Le vieux bushman parut flatté de ce compliment; il se recula de quelque pas et ajusta lentement la bête; le coup partit, et Néro se précipita sur l'opossum qui venait de tomber.
— Pas plus difficile que cela, dit le bushman en rechargeant son fusil; la queue est coupée au ras de la branche.
Je le félicitai chaudement, et, tout joyeux, j'examinai la proie qui avait failli m'échapper.

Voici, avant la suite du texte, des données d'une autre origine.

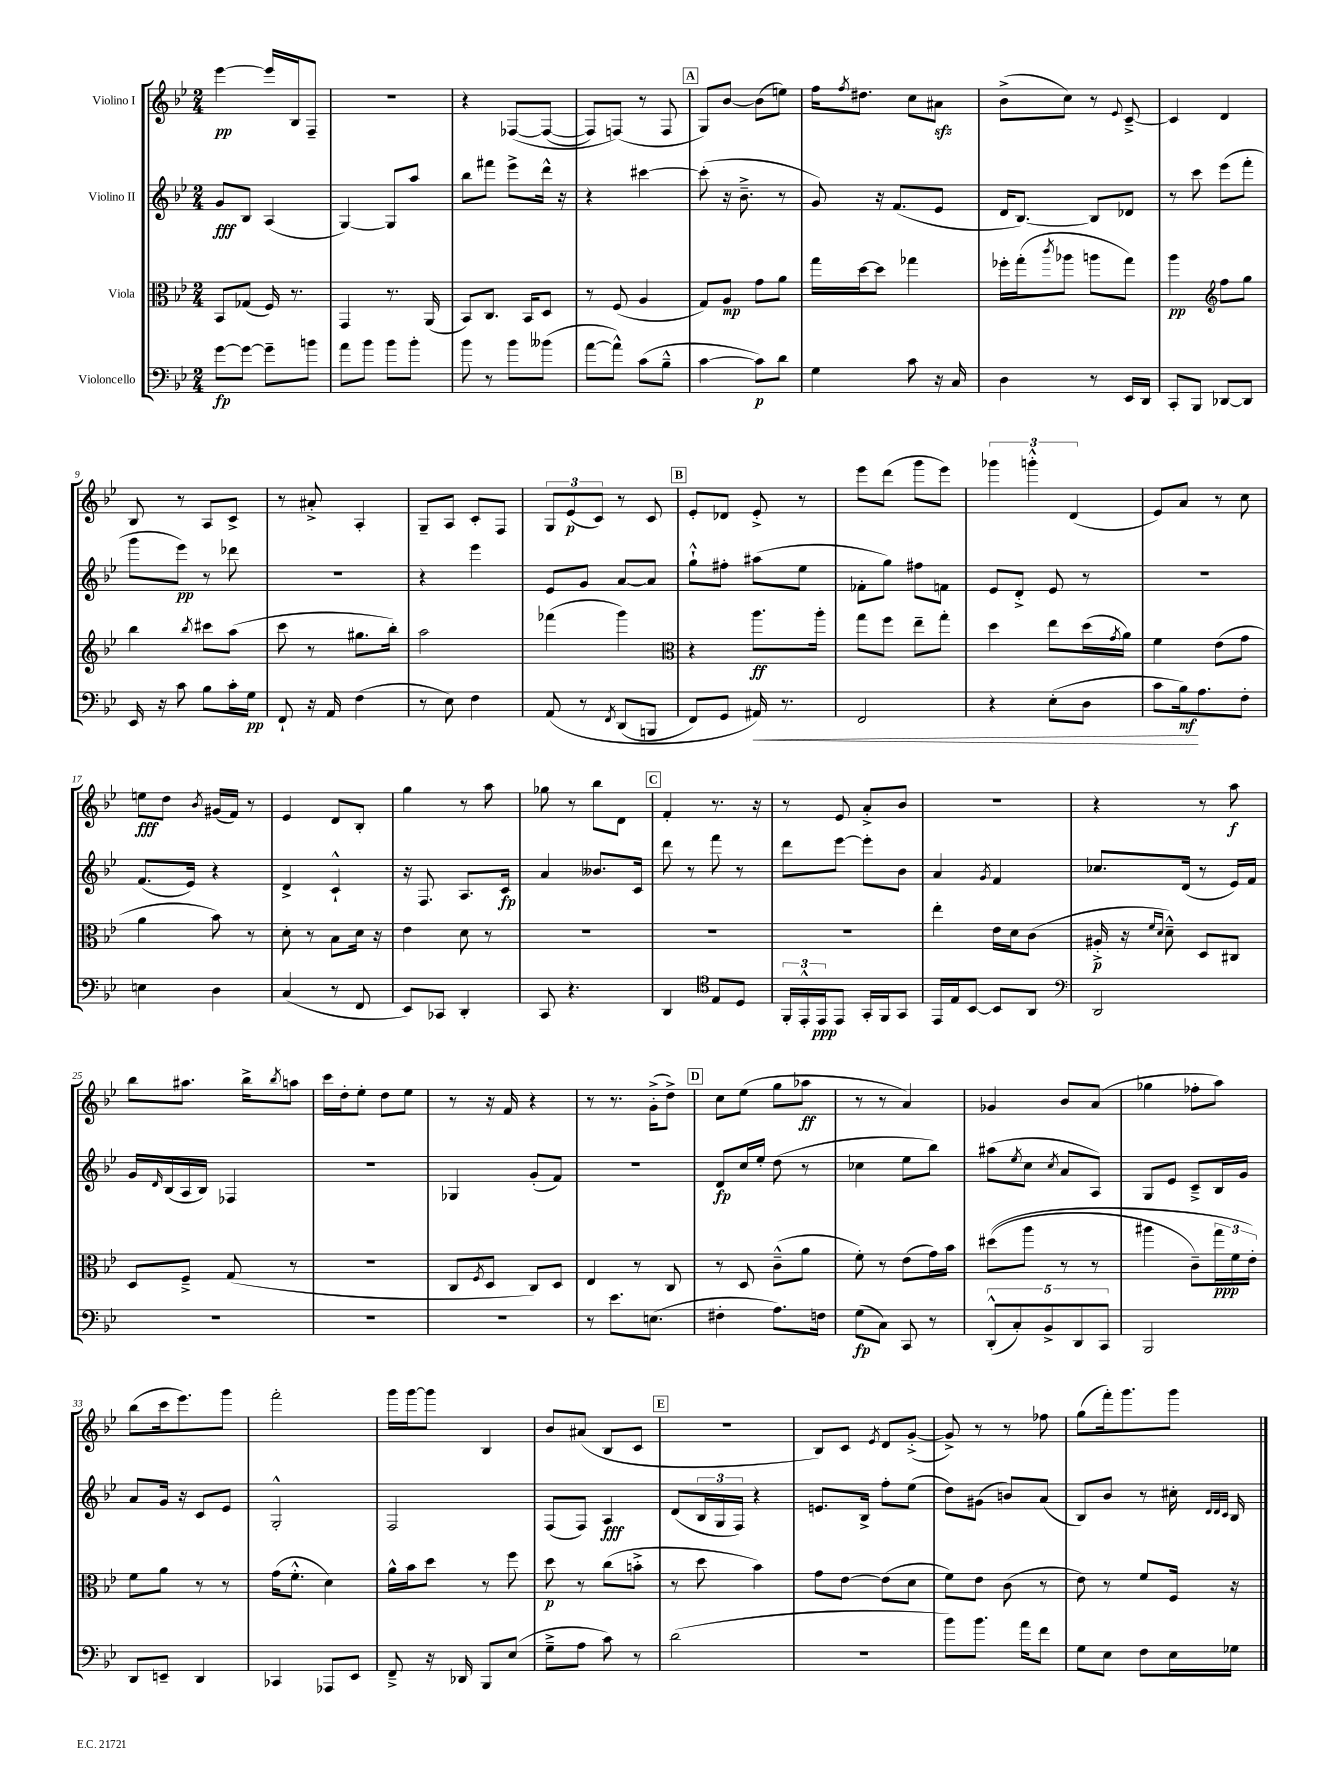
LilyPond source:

<<
\new StaffGroup <<
\new Staff = "s0" \with { instrumentName = "Violino I" } {
    \clef treble \key bes \major \numericTimeSignature \time 2/4
    ees'''4~\pp ees'''16 bes16 f8-- |
    R2 |
    r4 fes8~\( fes8~( |
    fes8) f8(\) r8 f8 |
    \mark \markup { \box "A" } g8) bes'8~ bes'8( e''8) |
    f''16 \acciaccatura { f''8 } dis''8. c''8 ais'8\sfz |
    bes'8->( c''8) r8 \appoggiatura { ees'8 } c'8~---> |
    c'4 d'4 |
    bes8 r8 a8 c'8-> |
    r8 ais'8-.-> a4-. |
    g8-- a8 c'8-. f8 |
    \tuplet 3/2 { g8 ees'8\p( c'8) } r8 c'8 |
    \mark \markup { \box "B" } ees'8-. des'8 ees'8-.-> r8 |
    ees'''8 d'''8( g'''8 ees'''8) |
    \tuplet 3/2 { ges'''4 g'''4-.-^ d'4( } |
    ees'8) a'8 r8 c''8 |
    e''8\fff d''8 \acciaccatura { bes'8 } gis'16( f'16) r8 |
    ees'4 d'8 bes8-. |
    g''4 r8 a''8 |
    ges''8 r8 bes''8 d'8 |
    \mark \markup { \box "C" } f'4-. r8. r16 |
    r8 ees'8 a'8-.-> bes'8 |
    r2 |
    r4 r8 a''8\f |
    bes''8 ais''8. bes''16-> \acciaccatura { bes''8 } a''8 |
    c'''16 d''16-. ees''8-. d''8 ees''8 |
    r8 r16 f'16 r4 |
    r8 r8. g'16-.->( d''8->) |
    \mark \markup { \box "D" } c''8 ees''8( g''8 aes''8\ff |
    r8 r8 a'4) |
    ges'4 bes'8 a'8( |
    ges''4 fes''8-. a''8) |
    bes''8( c'''16 ees'''8.) g'''8 |
    f'''2-. |
    g'''16 g'''16~ g'''8 bes4 |
    bes'8 ais'8( bes8 c'8 |
    \mark \markup { \box "E" } R2 |
    bes8) c'8 \acciaccatura { ees'8 } d'8 g'8~-.->( |
    g'8->) r8 r8 fes''8 |
    g''8( f'''16-.) g'''8. g'''8 \bar "|." |
}
\new Staff = "s1" \with { instrumentName = "Violino II" } {
    \clef treble \key bes \major \numericTimeSignature \time 2/4
    g'8\fff bes8 a4( |
    g4~) g8 a''8 |
    bes''8 fis'''8 ees'''8-> d'''16-^ r16 |
    r4 cis'''4~ |
    \mark \markup { \box "A" } cis'''8-.( r16 bes'8.---> r8 |
    g'8) r16 f'8.( ees'8 |
    d'16 bes8.~) bes8 des'8 |
    r8 c'''8 ees'''8( f'''8-. |
    g'''8 ees'''8\pp) r8 des'''8 |
    r2 |
    r4 ees'''4 |
    ees'8 g'8 a'8~ a'8 |
    \mark \markup { \box "B" } g''8-!-^ fis''8-. ais''8( ees''8 |
    fes'8-. g''8) fis''8 f'8 |
    ees'8 d'8-.-> ees'8 r8 |
    r2 |
    f'8.( ees'16) r4 |
    d'4-> c'4-!-^ |
    r16 f8. a8. c'16\fp |
    a'4 beses'8. c'16 |
    \mark \markup { \box "C" } d'''8 r8 f'''8 r8 |
    d'''8 ees'''8~ ees'''8-. bes'8 |
    a'4 \acciaccatura { g'8 } f'4 |
    ces''8. d'16( r8 ees'16) f'16 |
    g'16 \grace { d'16 } bes16( a16 bes16) fes4 |
    r2 |
    ges4 g'8-.( f'8) |
    r2 |
    \mark \markup { \box "D" } d'8\fp c''16 ees''16-. d''8( r8 |
    ces''4 ees''8 bes''8) |
    ais''8( \acciaccatura { ees''8 } c''8 \acciaccatura { c''8 } a'8 a8) |
    g8 ees'8 c'8---> bes16 g'16 |
    a'8 g'16 r16 c'8 ees'8 |
    g2-.-^ |
    f2 |
    f8( f8) a4\fff |
    \mark \markup { \box "E" } d'8( \tuplet 3/2 { bes16 g16 f16) } r4 |
    e'8. bes16-> f''8-. ees''8( |
    d''8) gis'8( b'8) a'8( |
    bes8) bes'8 r8 cis''16-. \grace { d'32 d'32 c'32 } bes16 \bar "|." |
}
\new Staff = "s2" \with { instrumentName = "Viola" } {
    \clef alto \key bes \major \numericTimeSignature \time 2/4
    bes,8 ges8( f16) r8. |
    g,4 r8. a,16( |
    bes,8) c8. bes,16 d8 |
    r8 f8( a4 |
    \mark \markup { \box "A" } g8) a8\mp g'8 a'8 |
    g''16 d''16~ d''8 ges''4 |
    fes''16-. g''16-.( \acciaccatura { c'''8 } aes''8 a''8 g''8) |
    a''4\pp \clef treble f''8 g''8 |
    bes''4 \acciaccatura { bes''8 } cis'''8 a''8( |
    c'''8 r8 gis''8. bes''16-.) |
    a''2 |
    fes'''4( g'''4) |
    \mark \markup { \box "B" } \clef alto r4 a''8.\ff a''16-. |
    g''8 f''8 ees''8-- g''8-. |
    d''4 ees''8 d''16( \acciaccatura { g'8 } a'16) |
    f'4 ees'8( g'8 |
    a'4 bes'8) r8 |
    d'8-. r8 bes8 d'16 r16 |
    ees'4 d'8 r8 |
    R2 |
    \mark \markup { \box "C" } R2 |
    R2 |
    ees''4-. ees'16 d'16 c'8( |
    ais16-.->\p r16 \grace { f'16 d'16 } d'8---^) d8 cis8 |
    d8 f8---> g8( r8 |
    r2 |
    c8 \acciaccatura { f8 } d8 c8) d8 |
    ees4 r8 c8 |
    \mark \markup { \box "D" } r8 d8 c'8---^( a'8 |
    f'8-.) r8 ees'8( g'16) bes'16 |
    dis''8(\( a''8 r8 r8 |
    ais''4 c'8--) \tuplet 3/2 { g''16\ppp f'16 ees'16-.\) } |
    f'8 a'8 r8 r8 |
    g'16( f'8.-.-^ d'4) |
    a'16-^ bes'16 d''8 r8 f''8 |
    d''8\p r8 c''8( b'8-.-> |
    \mark \markup { \box "E" } r8 d''8 bes'4) |
    g'8 ees'8~ ees'8( d'8 |
    f'8) ees'8 c'8( r8 |
    ees'8) r8 f'8 f16 r16 \bar "|." |
}
\new Staff = "s3" \with { instrumentName = "Violoncello" } {
    \clef bass \key bes \major \numericTimeSignature \time 2/4
    g'8~\fp g'8~ g'8-- b'8 |
    a'8 bes'8 bes'8 bes'8-. |
    bes'8 r8 bes'8 beses'8( |
    a'8~ a'8-^) c'8( bes8---^ |
    \mark \markup { \box "A" } c'4~ c'8\p) d'8 |
    g4 c'8 r16 c16 |
    d4 r8 ees,16 d,16 |
    c,8-. bes,,8 des,8~ des,8 |
    ees,16 r16 c'8 bes8 c'16-. g16\pp |
    f,8-! r16 a,16 f4( |
    r8 ees8) f4 |
    a,8\( r8 \acciaccatura { f,8 } d,8( b,,8 |
    \mark \markup { \box "B" } f,8) g,8 ais,16\<\) r8. |
    f,2 |
    r4 ees8-.( d8 |
    c'8 bes16\mf\!) a8. f8-. |
    e4 d4 |
    c4( r8 f,8 |
    ees,8) ces,8 d,4-. |
    c,8 r4. |
    \mark \markup { \box "C" } d,4 \clef tenor ees8 d8 |
    \tuplet 3/2 { f,16-. ees,16-.-^ ees,16\ppp } ees,8 g,16-. f,16 g,8 |
    ees,16 ees16 bes,8~ bes,8 a,8 |
    \clef bass d,2 |
    R2 |
    R2 |
    R2 |
    r8 ees'8. e8.( |
    \mark \markup { \box "D" } fis4-. a8.) f16 |
    g8\fp( c8) c,8 r8 |
    \tuplet 5/4 { d,8-.-^( c8-.) bes,8-> d,8 c,8 } |
    bes,,2 |
    d,8 e,8-- d,4 |
    ces,4 aes,,8 ees,8 |
    f,8---> r16 des,16 bes,,8 ees8( |
    g8---> a8 c'8) r8 |
    \mark \markup { \box "E" } d'2( |
    R2 |
    bes'8) bes'8. a'16 f'8 |
    g8 ees8 f8 ees16 ges16 \bar "|." |
}
>>
>>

Quand nous rentrâmes au camp, il était une heure du matin; nous rapportions sept opossums, dont deux tués par moi.
Mon premier soin, le lendemain en me réveillant, fut d'examiner notre chasse. Les opossums que j'avais là devant moi, étaient de la grosseur d'un fort lièvre; le plus lourd pesait environ huit à dix livres. Le pelage était, brun fauve et bien fourni; le dessous du corps et l'intérieur des pattes, gris clair; la queue, aussi longue que le reste du corps, était garnie, en dessus, de longs poils, en dessous, absolument nue; c'est sans doute ce qui permet à l'opossum de s'en servir pour s'accrocher ou se soutenir; les pattes, d'inégale grandeur, celles de devant un peu plus courtes que celles de derrière, étaient armées de griffes longues et acérées. La tête fine, le nez pointu, les yeux très grands et surmontés d'une tache brun clair qui chez les chiens s'appellent: feu. Cette particularité l'a fait nommer: quatre-oeils, dans certaines contrées de l'Amérique du Sud, où il est très abondant. En résumé, ce charmant petit animal m'a bien paru faire partie de la famille des sarigues et kanguroos et, par conséquent, être un marsupiau.